Além disso, cerca de 3.7 milhões de ucranianos estão deslocados internamente. Mais de 4.4 milhões de pessoas que fugiram de suas casas desde o início da guerra retornaram, incluindo mais de um milhão que chegaram do exterior. No entanto, nem todos que cruzaram a fronteira conseguiram voltar para casa – 372,000 mil pessoas permanecem deslocadas internamente.
Às vésperas do quarto aniversário da guerra, a chefe de direitos humanos da ONU reiterou que os ataques à infraestrutura civil são proibidos pelo direito internacional humanitário.
“Apelo à Federação Russa para que cesse imediatamente esses ataques”, disse Volker Türk. ditou na sequência de greves em larga escala na semana passada na infraestrutura energética em várias localidades.
Uma refugiada ucraniana idosa está sentada em um teatro transformado em abrigo em meio à guerra em curso.
'Que tipo de vida é essa?'
Os cortes de energia prolongados representam uma ameaça mortal para os cidadãos mais vulneráveis da Ucrânia, incluindo idosos, pessoas com deficiência e pessoas com doenças crônicas.
As consequências psicossociais de uma crise energética não são menos graves: a escuridão, o isolamento e a incerteza constante esgotam até os mais resilientes.
“Isto é vida?

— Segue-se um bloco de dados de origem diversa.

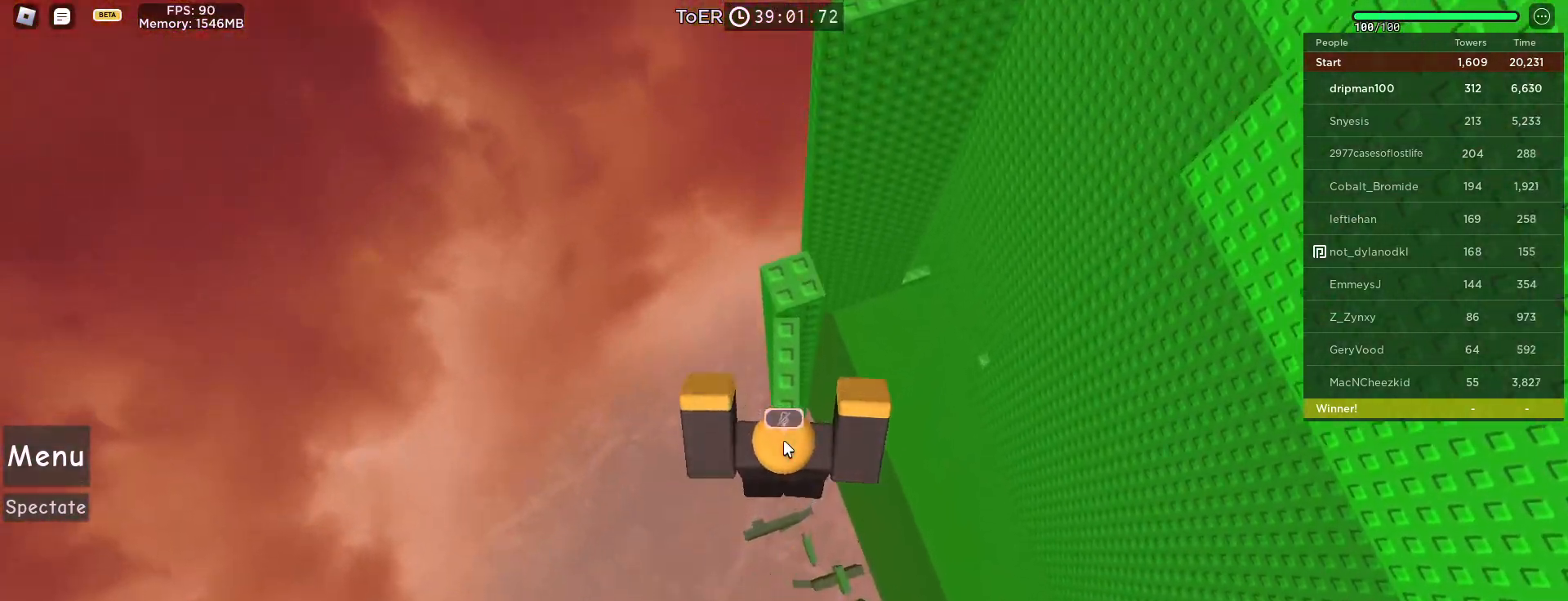
{"keys": [], "mouse": ["left", "right"], "events": [[200, "mouse_right", "up"], [200, "shift", "down"], [217, "space", "down"], [283, "shift", "up"], [333, "w", "up"], [400, "mouse_right", "down"], [400, "space", "up"], [483, "mouse_left", "down"]]}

Não se pode chamar vida quando há tiroteios todos os dias”, disse Elena, de 80 anos, que visita regularmente o centro humanitário da ONU em Kherson para receber ajuda.
“Há um ano, enterrei meu filho e sua esposa. A casa está destruída, tudo está em ruínas. Que tipo de vida é essa?”
Elena disse que, sem ajuda humanitária, muitos aqui não teriam sobrevivido: “A pensão é pequena. Com o que vamos viver? Meu filho se foi, os outros também foram embora… Eles até nos dão almoço. Nos dão pão, nos dão remédios. Que Deus os abençoe por ajudarem!”
esperanças de paz
O coordenador humanitário da ONU na Ucrânia, Matthias Schmale, viaja bastante por todo o país. Diante de tudo o que está acontecendo, o cansaço da população está aumentando visivelmente – e isso, segundo ele, é compreensível.
Ele conheceu pessoas que admitem estar cansadas, mas que não desistem. "Vamos honrar essa força", disse ele.
O Sr. Schmale insistiu que o mais importante é que este ano traga de fato a paz e o fim do sofrimento do povo ucraniano.
“Queremos ver que o quinto ano (de guerra) traga um cessar-fogo e uma paz duradoura com dignidade”, disse ele.